The vegetables are spent. It’s time to dump them.
Once the veggies are out: Dump in the mushrooms and let them do their work.
There’s broth under there somewhere…the mushrooms will shrink.
Watch the Temperature. It’s really important to have a thermometer in the meat in order to keep from wasting a very expensive cut by over or under cooking. The Javin says 130, but that’s pretty rare for the home environment where it won’t continue to warm in a chafing dish. I think that waiting until it hits 135 works a little better.
When the temperature reaches 135: Take it out! Admire it.

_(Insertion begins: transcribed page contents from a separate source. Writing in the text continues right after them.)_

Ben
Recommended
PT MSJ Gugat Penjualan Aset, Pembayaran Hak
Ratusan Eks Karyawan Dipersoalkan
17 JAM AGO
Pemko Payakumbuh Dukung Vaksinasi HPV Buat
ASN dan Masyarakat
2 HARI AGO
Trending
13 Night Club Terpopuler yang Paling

Then put it under a loose blankie of foil and let it rest for 10-15 minutes before carving.
Shhh…while the meat is resting…thicken the Sauce. Quietly, dissolve 1-2 TBSP of cornstarch in ½ cup of cold water and pour it into the fortified broth mixture. This will help thicken the sauce slightly.
Sauce almost ready – the mushrooms did shrink!
When everything is ready, uncover the roast. Carve. Cover in sauce. Eat.
A Sprinkle of Reality: That part about quietness while the meat rests…that was a joke! All of the above would be simple and calm if we ate prime rib without any sides. But, in those gaps between steps, you have to fit the potatoes, any veggies that don’t get dumped, bread, salad and perhaps even plans for dessert. On this particular occasion we kept it pretty simple with a green salad, mashed potatoes, Uncle Pete’s homemade rolls and apple crisp with freshly whipped cream for dessert.